We encourage contributions to `twat-mp`! Please follow these guidelines:

#### Conventions

- **Formatting:** Code is formatted using [Ruff](https://github.com/astral-sh/ruff) (which includes Black-compatible formatting). Key settings (from `pyproject.toml`):
    - `line-length = 88`
    - `quote-style = "double"`
    - `indent-style = "space"`
- **Linting:** Ruff is also used for linting, with an extended set of rules (`I` for isort, `N` for pep8-naming, `B` for flake8-bugbear, `RUF` for Ruff-specific rules). See `pyproject.toml` for specific ignored rules.
- **Typing:** The project uses type hints and is checked with [MyPy](http://mypy-lang.org/). Stricter MyPy options are enabled (e.g., `disallow_untyped_defs`, `no_implicit_optional`).

#### Testing

- Tests are written using [Pytest](https://docs.pytest.org/).
- **Running Tests:**
    - Core synchronous tests: `hatch run test:test` (runs tests in parallel, ignores async tests).
    - To run specific tests or with coverage: `hatch run test:test-cov`.
    - Asynchronous tests (require `[aio]` extra) are typically in `tests/test_async_mp.py` and can be run specifically if needed, e.g., `pytest tests/test_async_mp.py`. Project configuration aims to skip these by default if `aiomultiprocess` is not available or if explicitly excluded.
- **Benchmarks:** Performance benchmarks use `pytest-benchmark`. Run with `hatch run test:bench`.
- New features should include corresponding tests.
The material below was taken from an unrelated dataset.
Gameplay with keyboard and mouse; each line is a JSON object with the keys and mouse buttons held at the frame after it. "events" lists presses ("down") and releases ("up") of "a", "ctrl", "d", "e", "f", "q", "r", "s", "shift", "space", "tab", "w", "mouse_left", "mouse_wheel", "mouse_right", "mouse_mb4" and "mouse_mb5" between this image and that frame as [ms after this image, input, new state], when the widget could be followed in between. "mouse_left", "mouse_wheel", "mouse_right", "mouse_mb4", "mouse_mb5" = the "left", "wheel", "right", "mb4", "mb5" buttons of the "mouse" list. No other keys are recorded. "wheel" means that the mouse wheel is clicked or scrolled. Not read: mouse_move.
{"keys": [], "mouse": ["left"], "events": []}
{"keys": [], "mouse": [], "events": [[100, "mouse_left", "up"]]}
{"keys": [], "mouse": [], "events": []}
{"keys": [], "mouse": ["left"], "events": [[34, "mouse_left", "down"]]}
Bug fixes should ideally include a test that reproduces the bug.

#### Dependencies

- **Core:** `pathos` is a core dependency.
- **Optional:** `aiomultiprocess` is an optional dependency, required for the experimental async features. It's managed via the `[aio]` extra in `pyproject.toml`.
- Development dependencies (linters, testing tools) are listed under `[project.optional-dependencies]` (e.g., `test`, `dev`).

#### Versioning

- Versioning is managed by `hatch-vcs`, which derives the project version from Git tags.

#### Contribution Process

1. **Fork the repository** on GitHub.
2. **Create a new branch** for your feature or bug fix: `git checkout -b feature/your-feature-name` or `bugfix/issue-description`.
3. **Make your changes.** Ensure you add tests and update documentation if necessary.
4. **Run linters and tests** locally to ensure everything passes:
   ```bash
   hatch run lint:all
   hatch run test:test
   hatch run test:test-cov
   ```
5. **Commit your changes** with clear and descriptive commit messages.
6. **Push your branch** to your fork: `git push origin feature/your-feature-name`.
7. **Open a Pull Request (PR)** against the `main` branch of the `twardoch/twat-mp` repository.
8. Clearly describe your changes in the PR. Link to any relevant issues.

#### Project Structure

- `src/twat_mp/`: Main source code for the library.
    - `mp.py`: Synchronous multiprocessing components.
    - `async_mp.py`: Experimental asynchronous multiprocessing components.
- `tests/`: Pytest tests.
- `docs/`: Additional documentation (like `architecture.md`).
- `pyproject.toml`: Project metadata, dependencies, and tool configurations.
- `README.md`: This file.

## API Reference

For detailed API documentation of all classes, methods, and functions, please see the [API Reference (API_REFERENCE.md)](API_REFERENCE.md).

## License

`twat-mp` is licensed under the [MIT License](LICENSE).